#### [Task requirements]
Please report how many lines of the listing contain the string "basiertes", giving the number only.

#### [Supplied data]
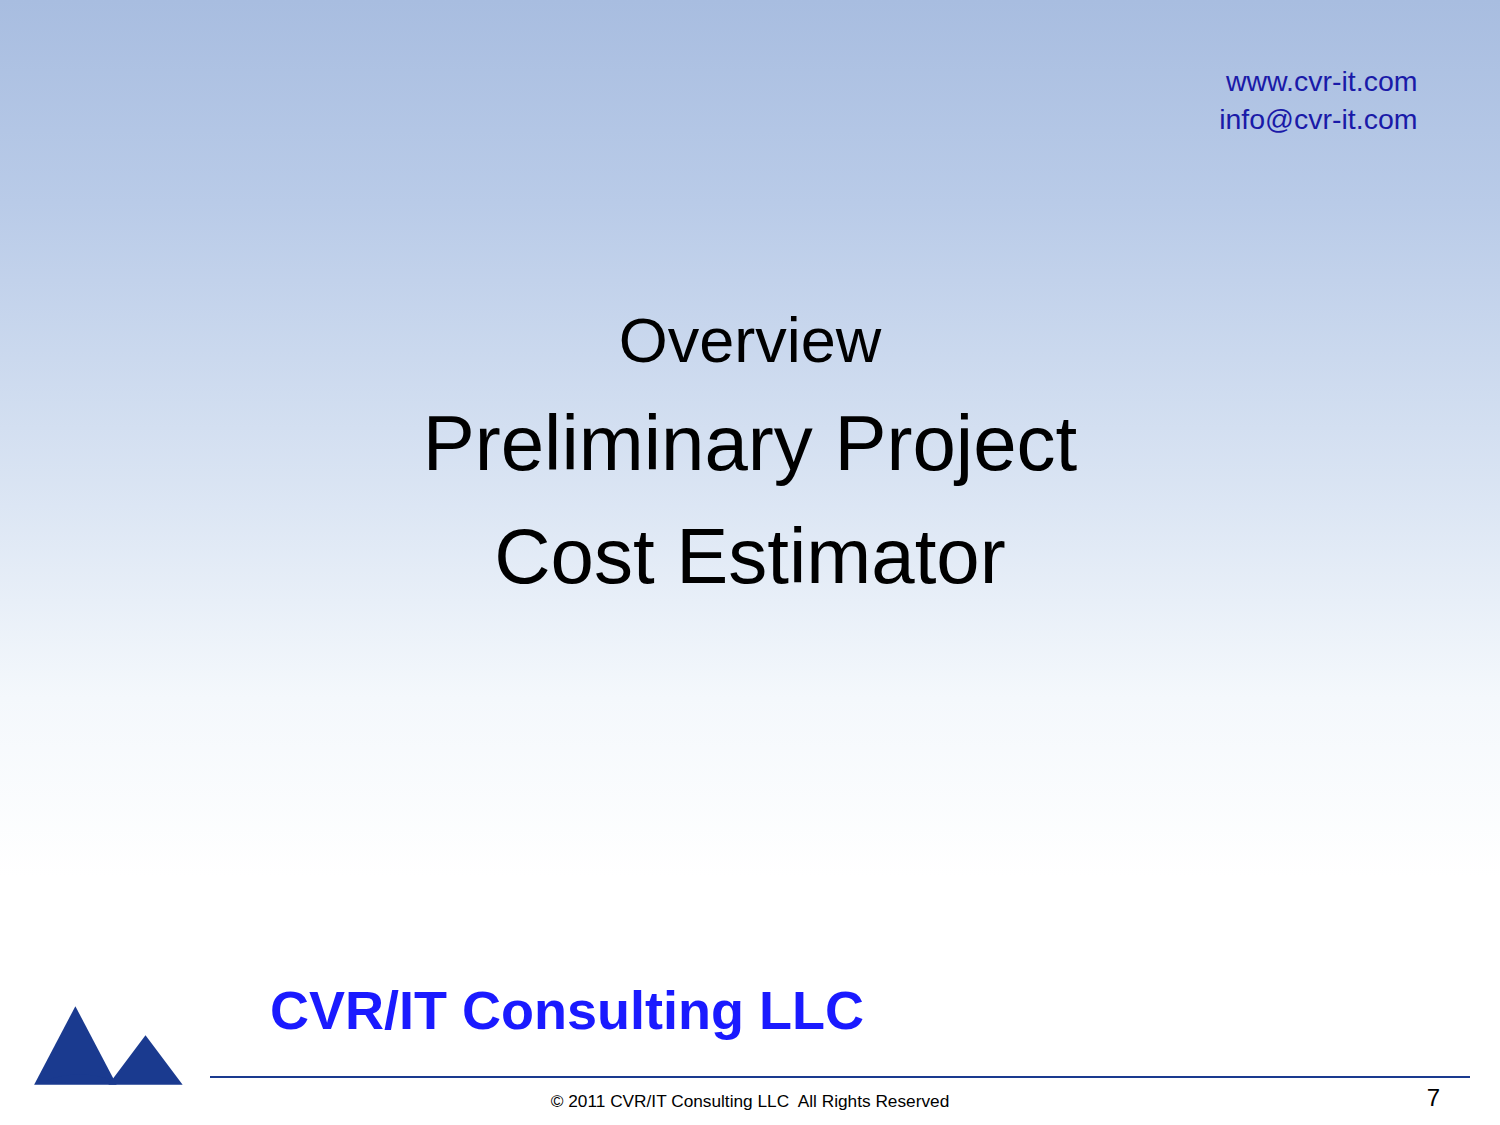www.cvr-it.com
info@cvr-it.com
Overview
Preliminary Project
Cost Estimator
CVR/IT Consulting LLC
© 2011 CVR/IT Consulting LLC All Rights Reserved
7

--

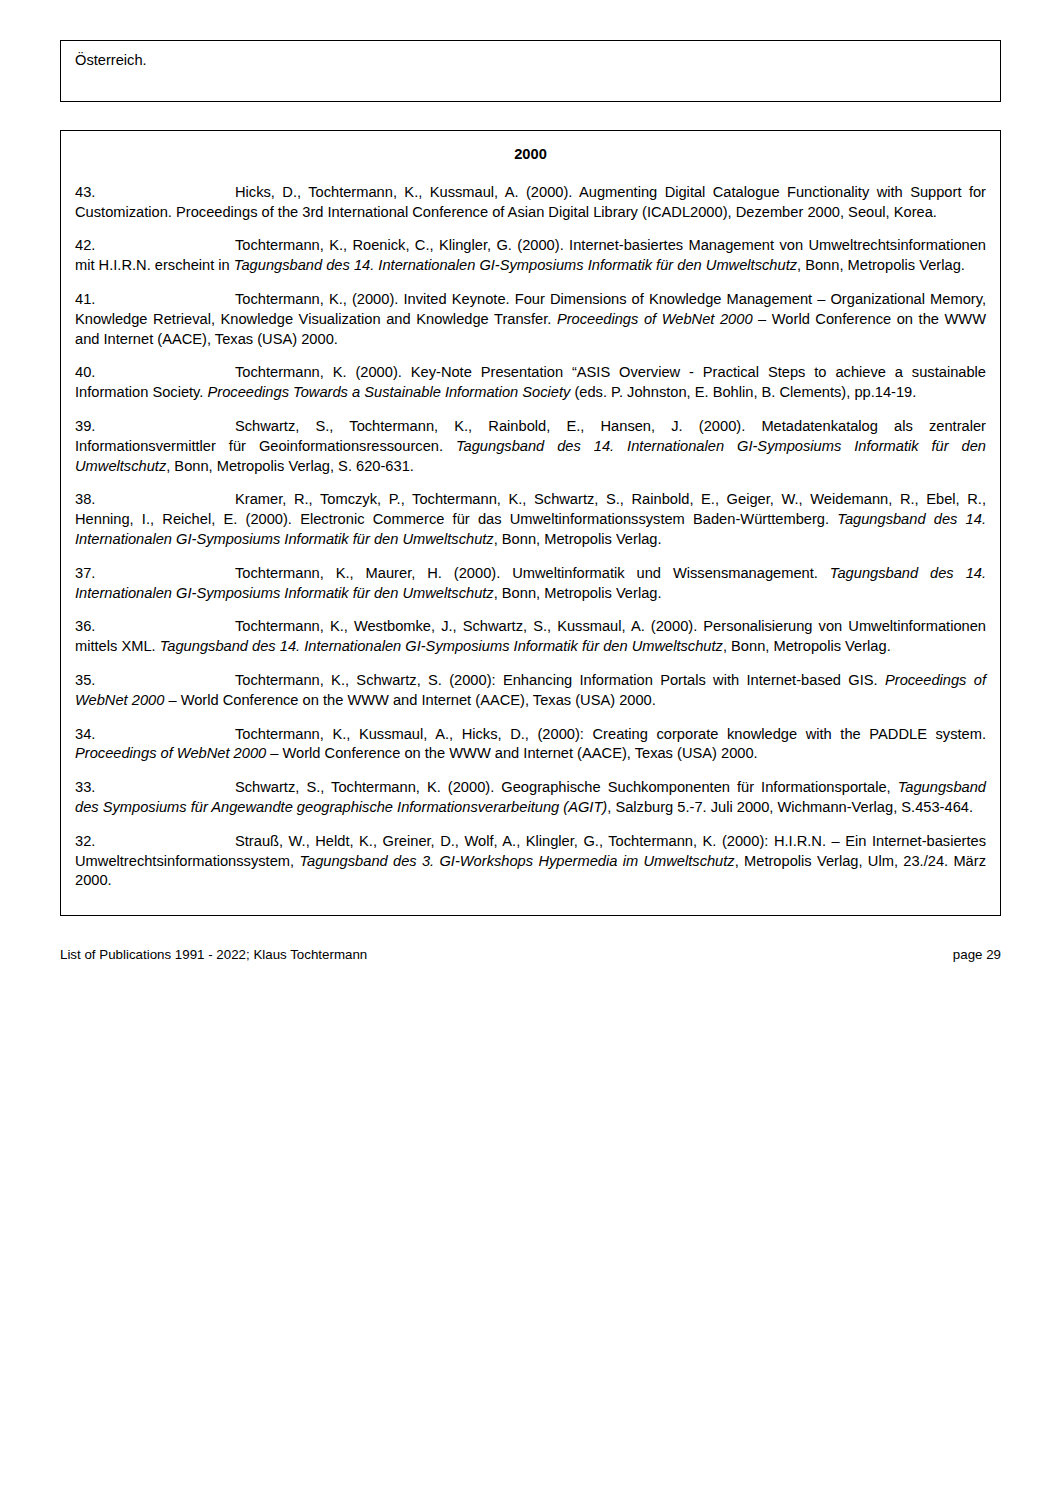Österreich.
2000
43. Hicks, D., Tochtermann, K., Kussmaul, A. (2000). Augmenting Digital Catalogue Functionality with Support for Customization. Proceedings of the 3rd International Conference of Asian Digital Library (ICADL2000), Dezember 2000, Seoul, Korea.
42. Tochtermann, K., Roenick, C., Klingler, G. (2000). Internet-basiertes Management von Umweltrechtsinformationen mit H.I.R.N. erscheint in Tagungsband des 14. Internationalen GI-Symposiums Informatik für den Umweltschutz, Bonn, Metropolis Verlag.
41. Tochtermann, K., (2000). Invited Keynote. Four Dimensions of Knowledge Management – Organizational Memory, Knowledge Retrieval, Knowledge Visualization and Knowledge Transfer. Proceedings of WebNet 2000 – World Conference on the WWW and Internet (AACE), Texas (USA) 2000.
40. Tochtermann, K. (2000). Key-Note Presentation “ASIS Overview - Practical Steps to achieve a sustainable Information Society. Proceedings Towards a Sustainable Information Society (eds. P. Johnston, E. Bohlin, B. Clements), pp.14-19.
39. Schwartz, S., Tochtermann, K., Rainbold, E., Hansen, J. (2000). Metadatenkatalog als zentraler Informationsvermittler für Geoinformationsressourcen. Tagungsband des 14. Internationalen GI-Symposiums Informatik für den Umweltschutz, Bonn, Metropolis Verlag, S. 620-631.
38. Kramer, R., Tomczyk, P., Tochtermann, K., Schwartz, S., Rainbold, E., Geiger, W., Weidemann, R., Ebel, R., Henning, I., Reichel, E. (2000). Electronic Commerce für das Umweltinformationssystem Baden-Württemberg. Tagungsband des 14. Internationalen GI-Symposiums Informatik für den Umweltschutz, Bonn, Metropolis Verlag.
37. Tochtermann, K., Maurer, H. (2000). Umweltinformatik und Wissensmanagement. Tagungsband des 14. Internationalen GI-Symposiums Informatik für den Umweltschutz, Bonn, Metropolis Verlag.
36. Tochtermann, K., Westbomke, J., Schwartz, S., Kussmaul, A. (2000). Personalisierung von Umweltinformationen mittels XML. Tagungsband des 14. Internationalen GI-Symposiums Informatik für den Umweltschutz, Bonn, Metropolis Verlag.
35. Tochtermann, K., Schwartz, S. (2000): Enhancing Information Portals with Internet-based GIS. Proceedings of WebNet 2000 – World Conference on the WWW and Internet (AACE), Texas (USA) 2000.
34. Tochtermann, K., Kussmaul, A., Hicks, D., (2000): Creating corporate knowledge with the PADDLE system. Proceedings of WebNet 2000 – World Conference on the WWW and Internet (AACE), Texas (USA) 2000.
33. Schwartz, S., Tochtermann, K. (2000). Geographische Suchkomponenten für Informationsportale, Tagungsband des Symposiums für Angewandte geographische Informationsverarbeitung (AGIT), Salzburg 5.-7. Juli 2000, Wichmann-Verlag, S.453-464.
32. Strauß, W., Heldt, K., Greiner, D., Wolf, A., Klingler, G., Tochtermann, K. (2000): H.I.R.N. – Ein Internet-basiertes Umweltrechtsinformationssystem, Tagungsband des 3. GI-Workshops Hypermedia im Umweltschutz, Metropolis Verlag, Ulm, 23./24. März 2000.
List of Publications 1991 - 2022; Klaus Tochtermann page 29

==

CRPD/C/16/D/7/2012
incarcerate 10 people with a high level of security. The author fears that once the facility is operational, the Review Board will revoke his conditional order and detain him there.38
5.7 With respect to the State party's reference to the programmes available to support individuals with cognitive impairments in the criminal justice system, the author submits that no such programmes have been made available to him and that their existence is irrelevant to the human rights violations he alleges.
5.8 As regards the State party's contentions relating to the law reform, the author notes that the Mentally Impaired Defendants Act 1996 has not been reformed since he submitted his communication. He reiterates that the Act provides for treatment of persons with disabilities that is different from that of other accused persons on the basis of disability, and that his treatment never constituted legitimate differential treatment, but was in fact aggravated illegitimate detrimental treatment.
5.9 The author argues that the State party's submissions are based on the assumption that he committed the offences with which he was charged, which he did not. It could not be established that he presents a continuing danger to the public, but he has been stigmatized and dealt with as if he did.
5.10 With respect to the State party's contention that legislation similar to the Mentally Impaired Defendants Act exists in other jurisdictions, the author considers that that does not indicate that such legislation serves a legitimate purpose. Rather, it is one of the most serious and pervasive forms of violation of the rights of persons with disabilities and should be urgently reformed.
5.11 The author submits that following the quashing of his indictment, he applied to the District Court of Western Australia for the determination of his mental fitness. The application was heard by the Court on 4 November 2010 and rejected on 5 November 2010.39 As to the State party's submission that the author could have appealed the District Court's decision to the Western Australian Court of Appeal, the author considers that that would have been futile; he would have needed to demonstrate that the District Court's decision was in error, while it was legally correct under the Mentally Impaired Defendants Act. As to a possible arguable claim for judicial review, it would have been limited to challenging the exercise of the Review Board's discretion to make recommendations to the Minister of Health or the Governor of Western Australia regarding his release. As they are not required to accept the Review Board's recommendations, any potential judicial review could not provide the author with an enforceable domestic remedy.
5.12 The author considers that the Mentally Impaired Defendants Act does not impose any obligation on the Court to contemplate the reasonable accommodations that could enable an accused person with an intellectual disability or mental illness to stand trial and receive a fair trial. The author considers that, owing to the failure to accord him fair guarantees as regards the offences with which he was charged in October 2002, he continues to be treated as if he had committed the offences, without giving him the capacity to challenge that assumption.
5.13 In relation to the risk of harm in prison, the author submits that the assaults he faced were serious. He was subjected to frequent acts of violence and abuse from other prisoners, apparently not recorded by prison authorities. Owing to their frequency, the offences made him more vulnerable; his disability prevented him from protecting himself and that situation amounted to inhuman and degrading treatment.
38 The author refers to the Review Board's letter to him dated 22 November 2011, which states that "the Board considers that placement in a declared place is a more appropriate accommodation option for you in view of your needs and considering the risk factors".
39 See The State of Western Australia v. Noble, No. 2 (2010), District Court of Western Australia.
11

#### [Your response]
2